Banyak pemudik yang sudah memiliki anaknya, sehingga pemudik bisa pulang untuk
memperkenalkan mengenai silsilah keluarga dan garis keturunan kepada generasi
penerusnya. Dan keempat adalah realisasi diri. Banyak pemudik menjadikan mudik sebagai
tempat dimana kamu bisa menunjukkan diri sebagai seseorang yang telah berhasil mengadu
Nasib di kota-kota besar (Aria Sudjito: 2012).

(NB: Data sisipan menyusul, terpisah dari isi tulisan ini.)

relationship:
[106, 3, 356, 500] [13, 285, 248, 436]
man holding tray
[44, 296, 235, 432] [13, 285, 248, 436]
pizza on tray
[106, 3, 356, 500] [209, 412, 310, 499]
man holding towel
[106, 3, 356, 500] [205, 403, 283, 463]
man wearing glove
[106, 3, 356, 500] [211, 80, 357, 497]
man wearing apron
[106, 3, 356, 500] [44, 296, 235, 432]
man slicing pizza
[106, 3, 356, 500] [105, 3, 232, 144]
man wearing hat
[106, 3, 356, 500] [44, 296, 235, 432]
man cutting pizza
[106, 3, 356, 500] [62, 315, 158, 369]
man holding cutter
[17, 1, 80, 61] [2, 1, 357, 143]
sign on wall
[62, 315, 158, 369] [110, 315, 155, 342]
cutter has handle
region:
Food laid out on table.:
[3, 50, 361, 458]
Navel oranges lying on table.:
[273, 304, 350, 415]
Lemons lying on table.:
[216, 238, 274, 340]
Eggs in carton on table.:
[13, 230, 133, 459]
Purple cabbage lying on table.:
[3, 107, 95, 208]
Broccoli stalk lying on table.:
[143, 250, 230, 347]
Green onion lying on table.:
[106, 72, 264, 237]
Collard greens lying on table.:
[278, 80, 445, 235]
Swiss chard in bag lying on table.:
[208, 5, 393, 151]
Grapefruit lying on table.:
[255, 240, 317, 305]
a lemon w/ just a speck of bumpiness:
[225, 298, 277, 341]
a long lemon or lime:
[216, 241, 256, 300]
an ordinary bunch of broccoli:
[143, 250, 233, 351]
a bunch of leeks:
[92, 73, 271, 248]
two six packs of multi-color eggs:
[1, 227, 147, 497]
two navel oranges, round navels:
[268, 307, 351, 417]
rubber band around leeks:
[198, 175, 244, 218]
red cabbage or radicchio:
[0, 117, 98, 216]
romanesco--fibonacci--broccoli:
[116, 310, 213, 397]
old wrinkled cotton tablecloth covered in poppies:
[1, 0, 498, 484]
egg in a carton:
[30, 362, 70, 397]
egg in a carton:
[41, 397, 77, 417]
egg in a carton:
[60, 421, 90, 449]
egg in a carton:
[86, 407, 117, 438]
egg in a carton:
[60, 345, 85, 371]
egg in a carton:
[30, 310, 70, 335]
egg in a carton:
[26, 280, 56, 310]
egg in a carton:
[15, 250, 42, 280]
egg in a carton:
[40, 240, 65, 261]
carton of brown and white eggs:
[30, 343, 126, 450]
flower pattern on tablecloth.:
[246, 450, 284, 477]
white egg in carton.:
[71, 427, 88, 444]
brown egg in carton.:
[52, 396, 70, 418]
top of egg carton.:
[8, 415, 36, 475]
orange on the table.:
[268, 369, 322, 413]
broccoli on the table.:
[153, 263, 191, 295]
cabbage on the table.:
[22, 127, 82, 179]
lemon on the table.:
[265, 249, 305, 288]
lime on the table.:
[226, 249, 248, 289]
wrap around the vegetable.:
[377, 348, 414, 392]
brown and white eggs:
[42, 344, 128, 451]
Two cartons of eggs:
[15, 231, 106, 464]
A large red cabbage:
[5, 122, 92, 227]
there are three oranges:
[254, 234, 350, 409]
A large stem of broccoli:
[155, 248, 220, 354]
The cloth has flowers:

Pada tradisi mudik yang dilakukan masyarakat Indonesia setidaknya terdapat


beberapa nilai yang ditemukan,

1. Nilai Kebersamaan dan Kekeluargaan, Tidak dapat dipungkiri bahwa momen


lebaran dan mudik merupakan momen dimana para pemudik berkumpul Kembali
di kampung halaman, selain itu juga moment mudik ini menjadikan terhubungnya
Kembali tali silaturahmi antar keluarga.
2. Nilai Kesatuan dan persatuan yang kokoh, kegiatan mudik ini juga mendorong
terciptanya kesatuan dan persatuan. Hal ini dapat di amati Ketika musim mudik
di momen hari raya idul fitri para warga masyarakat saling maaf memaafkan
saling anjang sana anjang sini dan pasti juga adanya tradisi berbagi makanan.
Moment seperti ini jelas menjadikankerukunan di antara para masyarakat sekitar
terjalin secara harmonis. Tidak jarang para pemudik dari Ibu Kota atau rantauan
tidak luput dari di sambut dan di nanti nanti kehadirannya selain karena rasa rindu
yang telah lama tidak bertemu juga karena ingin bertukar informasi dan cerita
selama di rantauan.
3. Nilai Toleransi , Tidak semua orang bisa merasakan mudik di kampung halaman
hal itu bisa dikarenakan pekerjaannya, dana , dan tidak adanya kesempatan yang
sesuai. Nilai toleransi yang sangat tinggi di tonjolkan oleh masyarakat Indonesia
pada kesempatan ini yaitu dengan tetap merayakan lebaran walaupun via
telephon. Selain itu keluarga di rumah juga tidak mewajibkan para pemudik untuk
tiba di kampung halaman tepat saat hari raya akan tetapi orang orang dirumah
lebih mementingkan aspek keselamatan sampai dengan selamat di kampung
halaman. Sehingga di beberapa kasus dapat ditemui bahwa suatu keluarga di
kampung itu ada yang merayakan lebaran bersama sanak keluarga jauhnya itu
pada waktu hari H , ada juga yang setelah hari raya bahkan tidak merayakannya
bersama sanak keluarga jauh.

Penutup

Mudik merupakan warisan tradisi leluhur yang sarat akan makna di dalamnya.
Khususnya nilai nilai spiritual dan sosial masyarakat, nilai spiritual terkait tradsi mudik ini
adalah wujud bakti anak kepada orang tuanya dan leleuhurnya yang di lakukan dengan
tradisi sungkeman dan berziarah ke makam leluhur. Selain itu nilai sosial yang dapat di
teladani adalah nilai nilai kebersamaan, kekeluargaan dan toleransi sehingga terciptanya
tatanan masyarakat yang harmonis.

Daftar Pustaka

Meinarno, E. A., Putri, M. A., & Fairuziana. (2019). Isu-isu kebangsaan dalam ranah
psikologi Indonesia. Dalam S. E. Hafiz & E. A. Meinarno (Eds), “Psikologi Indonesia”.
Jakarta: Rajawali Pers.

Aini, A. H. (2018). MUDIK DALAM PERSPEKTIF BUDAYA DAN AGAMA (Kajian


Realistis Perilaku Sumber Daya Manusia). Core UK , 7-8.